__Aim of the task__
The records below are to be restated word for word; their pictures are not.

__Source material__
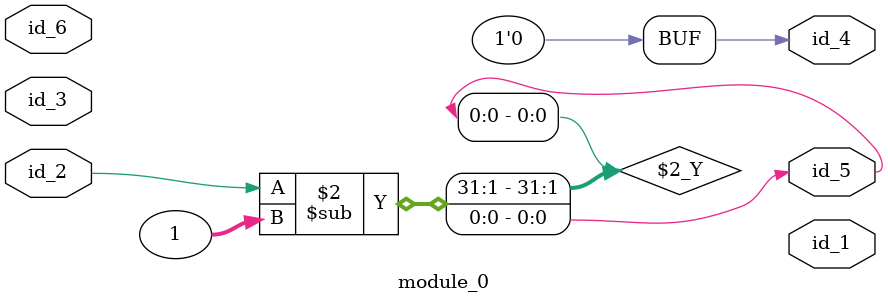
<source format=v>
`timescale 1 ps / 1ps
module module_0 (
    id_1,
    id_2,
    id_3,
    id_4,
    id_5,
    id_6
);
  inout id_6;
  output id_5;
  output id_4;
  inout id_3;
  inout id_2;
  output id_1;
  initial begin
    id_5 <= id_2 - 1;
    id_4 <= 1'b0;
  end
endmodule

</source>
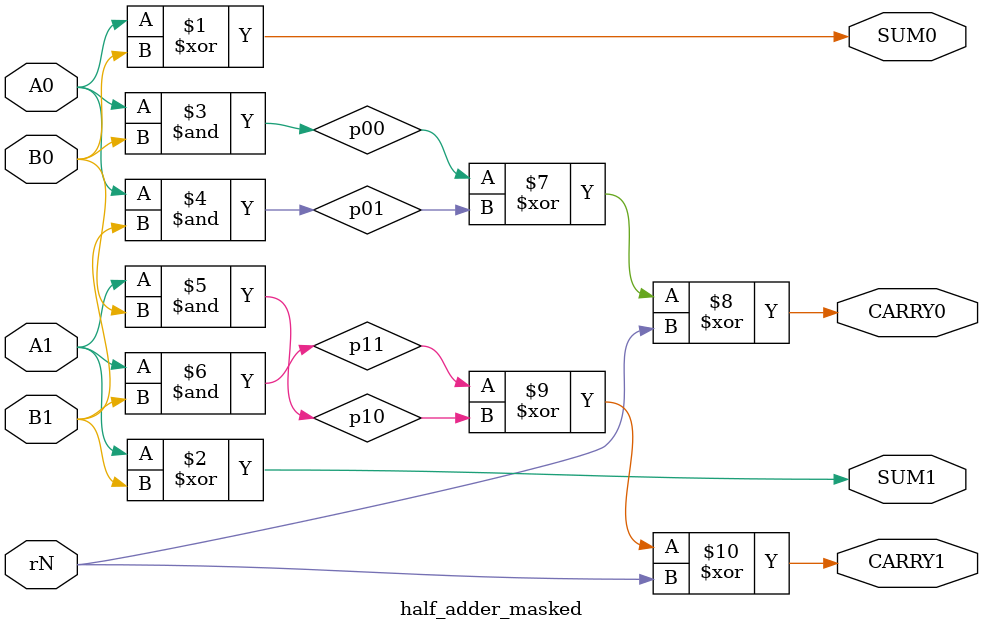
<source format=v>
module half_adder_masked (
    input  wire A0,
    input  wire A1,
    input  wire B0,
    input  wire B1,
    input  wire rN,
    output wire SUM0,
    output wire SUM1,
    output wire CARRY0,
    output wire CARRY1
);

    // Sum (linear)
    assign SUM0 = A0 ^ B0;
    assign SUM1 = A1 ^ B1;

    // Carry (masked AND)
    wire p00, p01, p10, p11;

    assign p00 = A0 & B0;
    assign p01 = A0 & B1;
    assign p10 = A1 & B0;
    assign p11 = A1 & B1;

    assign CARRY0 = p00 ^ p01 ^ rN;
    assign CARRY1 = p11 ^ p10 ^ rN;

endmodule

</source>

__Written response__
<source format=v>
`timescale 1 ps / 1ps
module module_0 (
    id_1,
    id_2,
    id_3,
    id_4,
    id_5,
    id_6
);
  inout id_6;
  output id_5;
  output id_4;
  inout id_3;
  inout id_2;
  output id_1;
  initial begin
    id_5 <= id_2 - 1;
    id_4 <= 1'b0;
  end
endmodule

</source>
<source format=v>
module half_adder_masked (
    input  wire A0,
    input  wire A1,
    input  wire B0,
    input  wire B1,
    input  wire rN,
    output wire SUM0,
    output wire SUM1,
    output wire CARRY0,
    output wire CARRY1
);

    // Sum (linear)
    assign SUM0 = A0 ^ B0;
    assign SUM1 = A1 ^ B1;

    // Carry (masked AND)
    wire p00, p01, p10, p11;

    assign p00 = A0 & B0;
    assign p01 = A0 & B1;
    assign p10 = A1 & B0;
    assign p11 = A1 & B1;

    assign CARRY0 = p00 ^ p01 ^ rN;
    assign CARRY1 = p11 ^ p10 ^ rN;

endmodule

</source>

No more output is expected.